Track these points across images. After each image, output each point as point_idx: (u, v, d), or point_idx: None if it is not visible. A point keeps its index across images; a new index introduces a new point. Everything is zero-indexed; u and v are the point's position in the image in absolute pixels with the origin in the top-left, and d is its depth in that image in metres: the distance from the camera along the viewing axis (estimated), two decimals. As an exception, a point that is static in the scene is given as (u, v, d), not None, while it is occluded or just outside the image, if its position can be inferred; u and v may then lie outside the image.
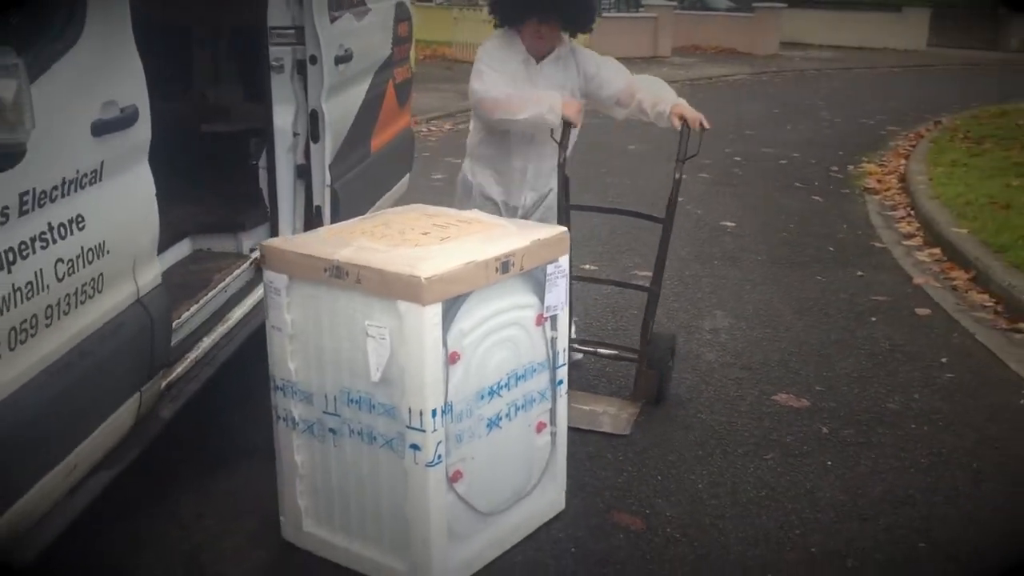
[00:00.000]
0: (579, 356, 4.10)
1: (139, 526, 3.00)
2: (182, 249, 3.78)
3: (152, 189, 2.68)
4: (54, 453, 2.26)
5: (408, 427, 2.57)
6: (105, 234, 2.42)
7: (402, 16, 5.02)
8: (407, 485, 2.63)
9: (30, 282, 2.12)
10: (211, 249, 3.89)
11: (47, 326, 2.19)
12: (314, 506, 2.89)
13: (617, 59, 3.92)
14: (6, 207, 2.02)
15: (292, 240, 2.91)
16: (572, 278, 3.25)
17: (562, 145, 3.51)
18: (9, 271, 2.04)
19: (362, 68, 4.35)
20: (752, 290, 5.42)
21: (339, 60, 3.99)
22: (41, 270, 2.15)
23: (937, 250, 6.27)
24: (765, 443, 3.64)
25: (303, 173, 4.00)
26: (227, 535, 3.00)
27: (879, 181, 8.47)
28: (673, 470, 3.43)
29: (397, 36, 4.90)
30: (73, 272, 2.28)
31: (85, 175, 2.32)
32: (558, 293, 2.91)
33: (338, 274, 2.60)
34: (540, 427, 3.00)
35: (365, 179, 4.44)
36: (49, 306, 2.20)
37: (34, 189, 2.11)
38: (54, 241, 2.20)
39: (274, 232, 4.00)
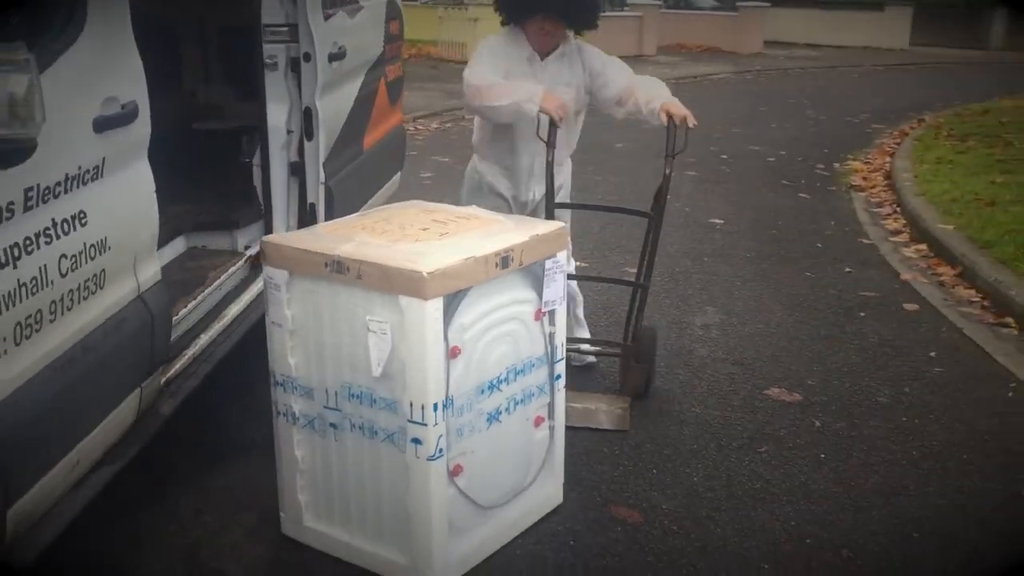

# REQUIRED WORK:
Transcribe all the records above word for word, without their images.

# SOLUTION TO THIS TASK:
Track these points across images. After each image, output each point as point_idx: (u, v, d), or point_idx: None if it is not visible. A point keeps its index across images; a new index introduces a new point. Everything is zero-indexed; u and v are the point's position in the image in absolute pixels with the origin in the top-left, and d is its depth in that image in metres: the distance from the camera along the viewing axis (estimated), two decimals. As an exception, a point that is static in the scene is given as (u, v, d), not None, while it is occluded or just outside the image, if its position can be inferred; u and v may then lie outside the image.
[00:00.000]
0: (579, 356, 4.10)
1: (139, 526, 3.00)
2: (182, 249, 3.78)
3: (152, 189, 2.68)
4: (54, 453, 2.26)
5: (408, 427, 2.57)
6: (105, 234, 2.42)
7: (402, 16, 5.02)
8: (407, 485, 2.63)
9: (30, 282, 2.12)
10: (211, 249, 3.89)
11: (47, 326, 2.19)
12: (314, 506, 2.89)
13: (617, 59, 3.92)
14: (6, 207, 2.02)
15: (292, 240, 2.91)
16: (572, 278, 3.25)
17: (562, 145, 3.51)
18: (9, 271, 2.04)
19: (362, 68, 4.35)
20: (752, 290, 5.42)
21: (339, 60, 3.99)
22: (41, 270, 2.15)
23: (937, 250, 6.27)
24: (765, 443, 3.64)
25: (303, 173, 4.00)
26: (227, 535, 3.00)
27: (879, 181, 8.47)
28: (673, 470, 3.43)
29: (397, 36, 4.90)
30: (73, 272, 2.28)
31: (85, 175, 2.32)
32: (558, 293, 2.91)
33: (338, 274, 2.60)
34: (540, 427, 3.00)
35: (365, 179, 4.44)
36: (49, 306, 2.20)
37: (34, 189, 2.11)
38: (54, 241, 2.20)
39: (274, 232, 4.00)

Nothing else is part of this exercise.